*TAREAS POR REALIZAR:*
**1)** Según la columna sobre Luis Aragonés, ¿qué apodo le daban sus aliados de batalla?
**2)** Prosigue la columna sobre Luis Aragonés a partir de su última oración.

*EXTRACTO PROPORCIONADO:*
'''

PACO AGUADO
Supongo que también en México se habrán
enterado de que ha muerto el incomparable Luis Aragonés, famoso jugador y
emblemático entrenador del fútbol español. Y nada más comenzar a leer esta
columna ya habrá quien se pregunte a qué carajo viene que en un portal taurino
se hable hoy de un hombre del deporte.
Quién sabe hasta que punto toros y deporte
están conectados en la actualidad, pero más allá de los paralelismos, a quien
suscribe –como ya escribió cuando Luis ganó con la selección española la
Eurocopa de Naciones– se le antoja que Aragonés era, probablemente, al único futbolero al que un
taurino llamaría "maestro" en el mejor sentido de la palabra, en el
que se aplica a los grandes del toreo.
Y es que el Sabio de Hortaleza, aficionado a
los toros y compañero de farra de tantos matadores de los sesenta, tenía desde
hace años un aire de torero viejo, aunque no en el desgalichado porte del
sempiterno chándal con que vestía ni en esos andares cansinos de quien corrió
el interior de todas las canchas de España. El toque torero de
"Zapatones", como le llamaban sus aliados de batalla, estaba en su
mentalidad indomable y en su filosofía de comportamiento en el césped y en los
banquillos.
Maestro del fútbol y experto en las grandezas
y las debilidades de los hombres en los momentos críticos en que hay darlo
todo, Luis Aragonés me recordaba muchas veces a Antonio Corbacho, que se le
adelantó este verano pasado en el camino hacia quién sabe donde.
En el fondo y en la forma, en la manera de
hablarles a los futbolistas, en su afán de segar con guadaña los egos
desmedidos, en su gran psicología para conseguir de sus jugadores la máxima
entrega, en su trato irreverente con la prensa o hasta en las picardías
zorrunas para sacar ventaja a sus intereses. Sí, en todo eso se parecían estos
dos alejados madrileños.
Porque Madrid y sus barrios, la forma de vida
de aquellos duros años de posguerra y autarquía en que se forjaron Aragonés y
Corbacho, imprimieron sello y carácter a algunos personajes singulares que
supieron salir del gueto capitalino para enfrentarse a mayores retos con una
total ausencia de complejos, sin miedo ni tonterías.
Por eso tenía Luis esa manera de expresarse,
esa arrolladora capacidad de hacerse entender sin dobleces en un mundo pazguato
y plagado de medias verdades e intereses creados. Y no sólo habló de fútbol.

'''

(Datos de origen)
'''

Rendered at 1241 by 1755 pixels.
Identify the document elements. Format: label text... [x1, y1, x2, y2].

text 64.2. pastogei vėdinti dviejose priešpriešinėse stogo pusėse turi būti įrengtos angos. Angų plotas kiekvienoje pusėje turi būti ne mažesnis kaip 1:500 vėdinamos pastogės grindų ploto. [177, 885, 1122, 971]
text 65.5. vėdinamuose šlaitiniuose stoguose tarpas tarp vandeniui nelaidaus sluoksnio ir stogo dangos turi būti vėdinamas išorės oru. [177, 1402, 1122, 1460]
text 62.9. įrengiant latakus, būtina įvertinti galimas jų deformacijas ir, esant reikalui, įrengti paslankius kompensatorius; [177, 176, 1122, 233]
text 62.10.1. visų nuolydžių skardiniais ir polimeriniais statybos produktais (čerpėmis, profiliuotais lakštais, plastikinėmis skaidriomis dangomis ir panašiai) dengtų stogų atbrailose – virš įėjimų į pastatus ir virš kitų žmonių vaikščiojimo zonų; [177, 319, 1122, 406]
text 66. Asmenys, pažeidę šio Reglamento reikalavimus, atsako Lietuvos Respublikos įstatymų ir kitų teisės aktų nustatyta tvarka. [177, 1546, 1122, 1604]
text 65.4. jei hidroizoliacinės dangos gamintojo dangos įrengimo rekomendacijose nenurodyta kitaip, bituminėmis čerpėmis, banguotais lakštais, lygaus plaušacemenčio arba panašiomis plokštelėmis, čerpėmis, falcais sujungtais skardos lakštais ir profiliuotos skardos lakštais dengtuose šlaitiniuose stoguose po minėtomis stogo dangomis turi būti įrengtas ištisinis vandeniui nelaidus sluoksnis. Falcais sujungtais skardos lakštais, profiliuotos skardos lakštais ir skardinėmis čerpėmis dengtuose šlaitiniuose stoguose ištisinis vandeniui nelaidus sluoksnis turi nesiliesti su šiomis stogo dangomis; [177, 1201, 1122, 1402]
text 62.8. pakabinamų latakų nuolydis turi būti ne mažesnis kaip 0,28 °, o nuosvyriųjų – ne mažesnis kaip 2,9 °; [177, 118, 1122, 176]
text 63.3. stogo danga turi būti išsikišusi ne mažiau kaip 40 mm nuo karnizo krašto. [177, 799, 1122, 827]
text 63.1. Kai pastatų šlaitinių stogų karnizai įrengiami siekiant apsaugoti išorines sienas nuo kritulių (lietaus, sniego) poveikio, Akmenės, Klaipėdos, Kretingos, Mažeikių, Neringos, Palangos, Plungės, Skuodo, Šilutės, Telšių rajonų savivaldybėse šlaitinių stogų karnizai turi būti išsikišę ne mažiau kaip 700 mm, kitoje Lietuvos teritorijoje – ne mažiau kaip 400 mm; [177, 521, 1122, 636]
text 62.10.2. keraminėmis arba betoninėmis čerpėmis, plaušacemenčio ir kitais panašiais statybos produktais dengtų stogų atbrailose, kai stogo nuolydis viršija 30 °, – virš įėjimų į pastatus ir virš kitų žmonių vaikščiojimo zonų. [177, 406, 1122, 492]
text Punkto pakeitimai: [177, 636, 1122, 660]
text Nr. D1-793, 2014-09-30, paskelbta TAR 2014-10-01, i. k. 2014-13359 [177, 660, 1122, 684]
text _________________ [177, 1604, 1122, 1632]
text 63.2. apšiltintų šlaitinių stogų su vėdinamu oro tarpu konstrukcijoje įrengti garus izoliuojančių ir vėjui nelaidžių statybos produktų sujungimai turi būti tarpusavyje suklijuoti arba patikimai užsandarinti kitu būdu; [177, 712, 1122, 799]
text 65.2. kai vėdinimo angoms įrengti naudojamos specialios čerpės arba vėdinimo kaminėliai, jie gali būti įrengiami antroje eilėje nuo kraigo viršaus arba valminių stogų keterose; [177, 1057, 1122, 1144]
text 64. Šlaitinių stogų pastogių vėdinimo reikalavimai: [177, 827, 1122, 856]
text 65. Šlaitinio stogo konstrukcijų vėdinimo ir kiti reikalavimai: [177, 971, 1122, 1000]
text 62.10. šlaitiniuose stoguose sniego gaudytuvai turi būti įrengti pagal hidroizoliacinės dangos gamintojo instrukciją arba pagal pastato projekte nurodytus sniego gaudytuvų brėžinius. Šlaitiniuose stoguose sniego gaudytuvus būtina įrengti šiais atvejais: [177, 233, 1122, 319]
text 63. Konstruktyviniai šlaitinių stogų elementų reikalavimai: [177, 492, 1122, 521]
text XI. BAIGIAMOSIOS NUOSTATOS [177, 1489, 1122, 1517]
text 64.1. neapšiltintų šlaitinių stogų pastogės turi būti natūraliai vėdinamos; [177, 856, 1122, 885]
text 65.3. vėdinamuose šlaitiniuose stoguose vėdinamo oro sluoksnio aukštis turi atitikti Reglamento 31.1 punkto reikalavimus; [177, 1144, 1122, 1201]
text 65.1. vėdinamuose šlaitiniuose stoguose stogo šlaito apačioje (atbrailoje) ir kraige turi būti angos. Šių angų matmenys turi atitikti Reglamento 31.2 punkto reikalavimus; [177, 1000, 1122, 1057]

'''

*RESPUESTAS A CONTINUACIÓN:*
**1)** "Zapatones".

**2)**
Molestaba, quizá, porque sabía quién era y lo que le había costado llegar a
serlo, y porque sabía lo que sabía, que en lo suyo era casi todo. Así que,
igual que Corbacho, el sabio de Hortaleza tampoco aguantó nunca a un tonto.
Y como se exigía el máximo, sabía también
exigir a los demás, siempre en menor proporción que a sí mismo pero pidiéndoles
la suficiente entrega como para sacar adelante los proyectos. Y eso, que es
algo que odia el mediocre, que incomoda al vago y que no soportan los espíritus
débiles, sólo lo supieron valorar los más inteligentes, esos que estos días le
han profesado su más profunda admiración.
Hombres de fuerte carácter sólo asequible para
mentes fuertes, así fueron los dos: Luis y Antonio, que seguro que donde estén,
quién sabe si en el infierno de los "sobrados", estarán ahora
riéndose del mundo.
Claro que, hablando de madrileños, otro de la
misma cuerda, otro inefable personaje surgido del barrio, acaba de ser (buena)
noticia estos días: José Miguel Arroyo "Joselito", el verdadero que
decía en su autobiografía, al que le ha dado, por fin, por volver a vestirse de
luces.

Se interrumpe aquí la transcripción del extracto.